Method: The method, which we had introduced is a modulated radiofrequency (RF) electro-hyperthermia treatment (mEHT, trade name: oncothermia). This technology is impedance controlled capacitive coupling with amplitude modulated 13.56 MHz carrier frequency by the time-fractal pattern. mEHT selectively targets the transmembrane protein clusters of malignant cells. The group of these transmembrane proteins is naturally built-up nanoparticles in the membranes of malignant-cells by definitely expressed lipid rafts.The nano-heating of rafts is thermal effect without direct heating of the mass of the tumor. It is measured that the rafts’ temperature is at least 3°C higher than the lipids around it.

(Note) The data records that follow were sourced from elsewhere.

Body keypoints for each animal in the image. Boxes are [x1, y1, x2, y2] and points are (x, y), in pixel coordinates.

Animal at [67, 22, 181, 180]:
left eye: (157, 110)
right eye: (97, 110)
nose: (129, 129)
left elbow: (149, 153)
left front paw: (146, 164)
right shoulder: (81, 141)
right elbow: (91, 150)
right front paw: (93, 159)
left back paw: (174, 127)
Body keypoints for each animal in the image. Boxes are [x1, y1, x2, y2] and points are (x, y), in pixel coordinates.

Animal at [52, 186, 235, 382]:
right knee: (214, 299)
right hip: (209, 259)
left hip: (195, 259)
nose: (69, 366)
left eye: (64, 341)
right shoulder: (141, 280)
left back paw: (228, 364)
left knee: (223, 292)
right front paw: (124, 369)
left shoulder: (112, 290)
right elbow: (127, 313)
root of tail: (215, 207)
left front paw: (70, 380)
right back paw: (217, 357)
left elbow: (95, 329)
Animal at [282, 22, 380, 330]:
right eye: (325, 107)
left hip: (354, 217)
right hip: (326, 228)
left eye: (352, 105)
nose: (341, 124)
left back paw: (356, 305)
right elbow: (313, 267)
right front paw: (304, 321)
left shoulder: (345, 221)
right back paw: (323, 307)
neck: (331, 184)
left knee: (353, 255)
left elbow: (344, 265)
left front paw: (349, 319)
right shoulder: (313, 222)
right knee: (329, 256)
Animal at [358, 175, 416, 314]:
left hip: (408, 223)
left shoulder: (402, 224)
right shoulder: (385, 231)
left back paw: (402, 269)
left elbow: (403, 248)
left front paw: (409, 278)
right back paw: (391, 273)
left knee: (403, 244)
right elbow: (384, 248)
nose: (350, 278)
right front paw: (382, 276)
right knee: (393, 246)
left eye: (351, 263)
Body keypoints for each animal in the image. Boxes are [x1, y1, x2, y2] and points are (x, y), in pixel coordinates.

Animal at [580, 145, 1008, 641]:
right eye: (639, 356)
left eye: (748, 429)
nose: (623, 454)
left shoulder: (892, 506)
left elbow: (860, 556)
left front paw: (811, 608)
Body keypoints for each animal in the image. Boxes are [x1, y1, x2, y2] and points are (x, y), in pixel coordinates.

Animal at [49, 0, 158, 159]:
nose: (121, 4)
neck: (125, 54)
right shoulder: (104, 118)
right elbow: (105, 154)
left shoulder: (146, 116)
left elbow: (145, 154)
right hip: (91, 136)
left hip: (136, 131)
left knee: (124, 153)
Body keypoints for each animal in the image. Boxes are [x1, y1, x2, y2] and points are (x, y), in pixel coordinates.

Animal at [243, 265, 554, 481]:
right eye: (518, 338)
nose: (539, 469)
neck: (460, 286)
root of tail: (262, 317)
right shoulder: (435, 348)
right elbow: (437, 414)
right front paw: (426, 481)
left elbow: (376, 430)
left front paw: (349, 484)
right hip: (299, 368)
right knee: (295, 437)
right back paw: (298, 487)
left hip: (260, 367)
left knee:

Results: mEHT induced massive apoptotic cell death in the treated tumors by caspase independent subroutine in HT29 colorectal adenocarcinoma xenografts. This programmed cell death producesdamage associated molecular pattern which is a prerequisite of the immunogenic cell-death. The abscopal effect was measured in murine model in conjunction with intratumoral dendritic cell (DC) injection. The mEHT plus DC administration significantly inhibits the tumor growth, while even no re-challenging of the tumor was possible. In this case the abscopal effect works like vaccination. The mEHT method is successfully applied in many clinics, having some running and finished clinical studies for gliomas for hepatocellular carcinoma, for colorectal liver metastasis for lung and for numerous others. Conclusion: mEHT induces tumor cell apoptosis and creates favorable tumor microenvironment for tumor specific immunological chain reaction. It is directly applied curatively in numerous hospitals and clinics.